**Problem to solve**
Copy out every one of the items below word for word, but leave out the pictures.

── Information provided

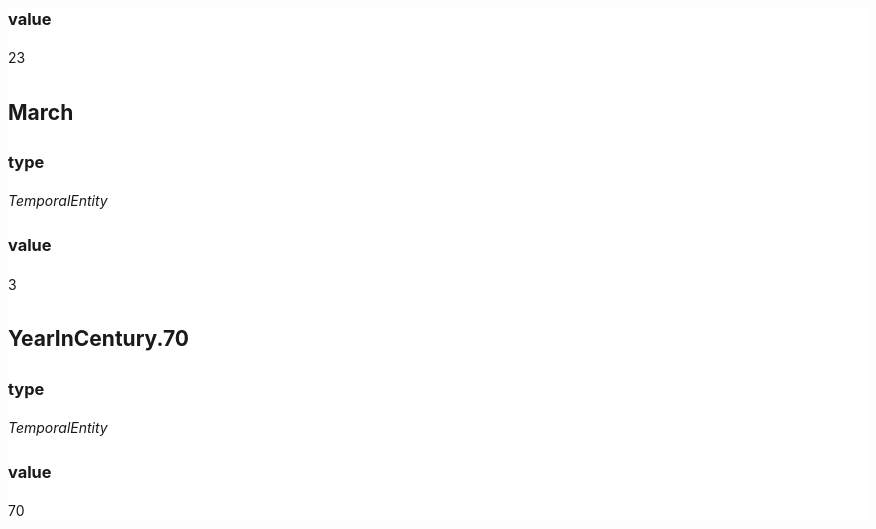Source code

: ### value


23

## March

### type


*TemporalEntity*

### value


3

## YearInCentury.70

### type


*TemporalEntity*

### value


70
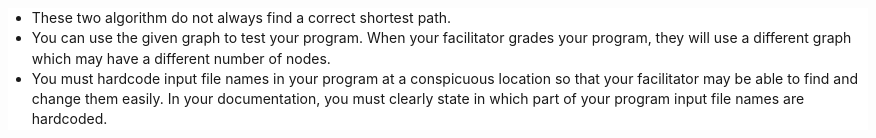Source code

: <ul>

 <li>These two algorithm do not always find a correct shortest path.</li>

 <li>You can use the given graph to test your program. When your facilitator grades your program, they will use a different graph which may have a different number of nodes.</li>

 <li>You must hardcode input file names in your program at a conspicuous location so that your facilitator may be able to find and change them easily. In your documentation, you must clearly state in which part of your program input file names are hardcoded.</li>

</ul>





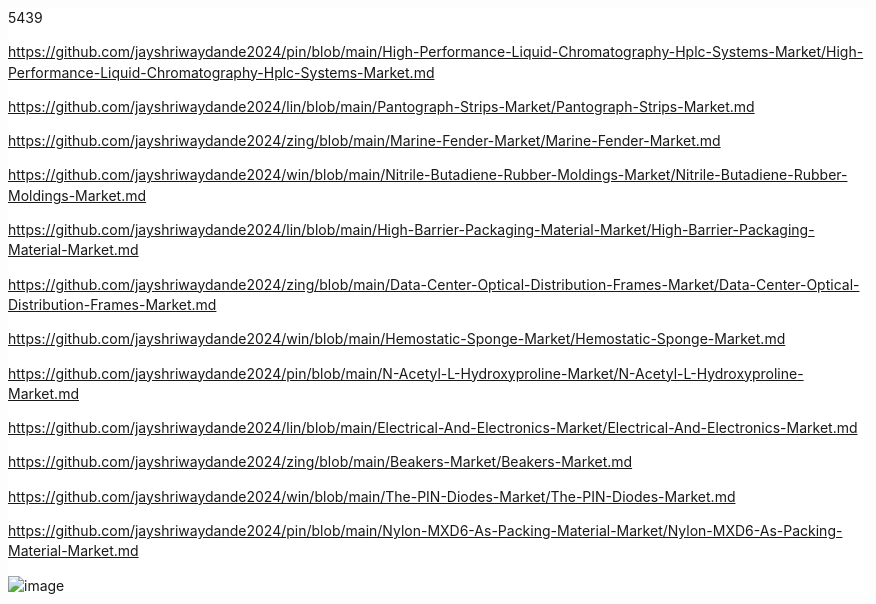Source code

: 5439</p><p><a href="https://github.com/jayshriwaydande2024/pin/blob/main/High-Performance-Liquid-Chromatography-Hplc-Systems-Market/High-Performance-Liquid-Chromatography-Hplc-Systems-Market.md">https://github.com/jayshriwaydande2024/pin/blob/main/High-Performance-Liquid-Chromatography-Hplc-Systems-Market/High-Performance-Liquid-Chromatography-Hplc-Systems-Market.md</a></p><p><a href="https://github.com/jayshriwaydande2024/lin/blob/main/Pantograph-Strips-Market/Pantograph-Strips-Market.md">https://github.com/jayshriwaydande2024/lin/blob/main/Pantograph-Strips-Market/Pantograph-Strips-Market.md</a></p><p><a href="https://github.com/jayshriwaydande2024/zing/blob/main/Marine-Fender-Market/Marine-Fender-Market.md">https://github.com/jayshriwaydande2024/zing/blob/main/Marine-Fender-Market/Marine-Fender-Market.md</a></p><p><a href="https://github.com/jayshriwaydande2024/win/blob/main/Nitrile-Butadiene-Rubber-Moldings-Market/Nitrile-Butadiene-Rubber-Moldings-Market.md">https://github.com/jayshriwaydande2024/win/blob/main/Nitrile-Butadiene-Rubber-Moldings-Market/Nitrile-Butadiene-Rubber-Moldings-Market.md</a></p><p><a href="https://github.com/jayshriwaydande2024/lin/blob/main/High-Barrier-Packaging-Material-Market/High-Barrier-Packaging-Material-Market.md">https://github.com/jayshriwaydande2024/lin/blob/main/High-Barrier-Packaging-Material-Market/High-Barrier-Packaging-Material-Market.md</a></p><p><a href="https://github.com/jayshriwaydande2024/zing/blob/main/Data-Center-Optical-Distribution-Frames-Market/Data-Center-Optical-Distribution-Frames-Market.md">https://github.com/jayshriwaydande2024/zing/blob/main/Data-Center-Optical-Distribution-Frames-Market/Data-Center-Optical-Distribution-Frames-Market.md</a></p><p><a href="https://github.com/jayshriwaydande2024/win/blob/main/Hemostatic-Sponge-Market/Hemostatic-Sponge-Market.md">https://github.com/jayshriwaydande2024/win/blob/main/Hemostatic-Sponge-Market/Hemostatic-Sponge-Market.md</a></p><p><a href="https://github.com/jayshriwaydande2024/pin/blob/main/N-Acetyl-L-Hydroxyproline-Market/N-Acetyl-L-Hydroxyproline-Market.md">https://github.com/jayshriwaydande2024/pin/blob/main/N-Acetyl-L-Hydroxyproline-Market/N-Acetyl-L-Hydroxyproline-Market.md</a></p><p><a href="https://github.com/jayshriwaydande2024/lin/blob/main/Electrical-And-Electronics-Market/Electrical-And-Electronics-Market.md">https://github.com/jayshriwaydande2024/lin/blob/main/Electrical-And-Electronics-Market/Electrical-And-Electronics-Market.md</a></p><p><a href="https://github.com/jayshriwaydande2024/zing/blob/main/Beakers-Market/Beakers-Market.md">https://github.com/jayshriwaydande2024/zing/blob/main/Beakers-Market/Beakers-Market.md</a></p><p><a href="https://github.com/jayshriwaydande2024/win/blob/main/The-PIN-Diodes-Market/The-PIN-Diodes-Market.md">https://github.com/jayshriwaydande2024/win/blob/main/The-PIN-Diodes-Market/The-PIN-Diodes-Market.md</a></p><p><a href="https://github.com/jayshriwaydande2024/pin/blob/main/Nylon-MXD6-As-Packing-Material-Market/Nylon-MXD6-As-Packing-Material-Market.md">https://github.com/jayshriwaydande2024/pin/blob/main/Nylon-MXD6-As-Packing-Material-Market/Nylon-MXD6-As-Packing-Material-Market.md</a></p>
![image](https://github.com/user-attachments/assets/4da2a7eb-e637-4a15-9f77-c3608ba61159)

────

**Task output**
Source code

: ### value


23

## March

### type


*TemporalEntity*

### value


3

## YearInCentury.70

### type


*TemporalEntity*

### value


70
Source code

: <ul>

 <li>These two algorithm do not always find a correct shortest path.</li>

 <li>You can use the given graph to test your program. When your facilitator grades your program, they will use a different graph which may have a different number of nodes.</li>

 <li>You must hardcode input file names in your program at a conspicuous location so that your facilitator may be able to find and change them easily. In your documentation, you must clearly state in which part of your program input file names are hardcoded.</li>

</ul>





Source code

: 5439</p><p><a href="https://github.com/jayshriwaydande2024/pin/blob/main/High-Performance-Liquid-Chromatography-Hplc-Systems-Market/High-Performance-Liquid-Chromatography-Hplc-Systems-Market.md">https://github.com/jayshriwaydande2024/pin/blob/main/High-Performance-Liquid-Chromatography-Hplc-Systems-Market/High-Performance-Liquid-Chromatography-Hplc-Systems-Market.md</a></p><p><a href="https://github.com/jayshriwaydande2024/lin/blob/main/Pantograph-Strips-Market/Pantograph-Strips-Market.md">https://github.com/jayshriwaydande2024/lin/blob/main/Pantograph-Strips-Market/Pantograph-Strips-Market.md</a></p><p><a href="https://github.com/jayshriwaydande2024/zing/blob/main/Marine-Fender-Market/Marine-Fender-Market.md">https://github.com/jayshriwaydande2024/zing/blob/main/Marine-Fender-Market/Marine-Fender-Market.md</a></p><p><a href="https://github.com/jayshriwaydande2024/win/blob/main/Nitrile-Butadiene-Rubber-Moldings-Market/Nitrile-Butadiene-Rubber-Moldings-Market.md">https://github.com/jayshriwaydande2024/win/blob/main/Nitrile-Butadiene-Rubber-Moldings-Market/Nitrile-Butadiene-Rubber-Moldings-Market.md</a></p><p><a href="https://github.com/jayshriwaydande2024/lin/blob/main/High-Barrier-Packaging-Material-Market/High-Barrier-Packaging-Material-Market.md">https://github.com/jayshriwaydande2024/lin/blob/main/High-Barrier-Packaging-Material-Market/High-Barrier-Packaging-Material-Market.md</a></p><p><a href="https://github.com/jayshriwaydande2024/zing/blob/main/Data-Center-Optical-Distribution-Frames-Market/Data-Center-Optical-Distribution-Frames-Market.md">https://github.com/jayshriwaydande2024/zing/blob/main/Data-Center-Optical-Distribution-Frames-Market/Data-Center-Optical-Distribution-Frames-Market.md</a></p><p><a href="https://github.com/jayshriwaydande2024/win/blob/main/Hemostatic-Sponge-Market/Hemostatic-Sponge-Market.md">https://github.com/jayshriwaydande2024/win/blob/main/Hemostatic-Sponge-Market/Hemostatic-Sponge-Market.md</a></p><p><a href="https://github.com/jayshriwaydande2024/pin/blob/main/N-Acetyl-L-Hydroxyproline-Market/N-Acetyl-L-Hydroxyproline-Market.md">https://github.com/jayshriwaydande2024/pin/blob/main/N-Acetyl-L-Hydroxyproline-Market/N-Acetyl-L-Hydroxyproline-Market.md</a></p><p><a href="https://github.com/jayshriwaydande2024/lin/blob/main/Electrical-And-Electronics-Market/Electrical-And-Electronics-Market.md">https://github.com/jayshriwaydande2024/lin/blob/main/Electrical-And-Electronics-Market/Electrical-And-Electronics-Market.md</a></p><p><a href="https://github.com/jayshriwaydande2024/zing/blob/main/Beakers-Market/Beakers-Market.md">https://github.com/jayshriwaydande2024/zing/blob/main/Beakers-Market/Beakers-Market.md</a></p><p><a href="https://github.com/jayshriwaydande2024/win/blob/main/The-PIN-Diodes-Market/The-PIN-Diodes-Market.md">https://github.com/jayshriwaydande2024/win/blob/main/The-PIN-Diodes-Market/The-PIN-Diodes-Market.md</a></p><p><a href="https://github.com/jayshriwaydande2024/pin/blob/main/Nylon-MXD6-As-Packing-Material-Market/Nylon-MXD6-As-Packing-Material-Market.md">https://github.com/jayshriwaydande2024/pin/blob/main/Nylon-MXD6-As-Packing-Material-Market/Nylon-MXD6-As-Packing-Material-Market.md</a></p>
![image](https://github.com/user-attachments/assets/4da2a7eb-e637-4a15-9f77-c3608ba61159)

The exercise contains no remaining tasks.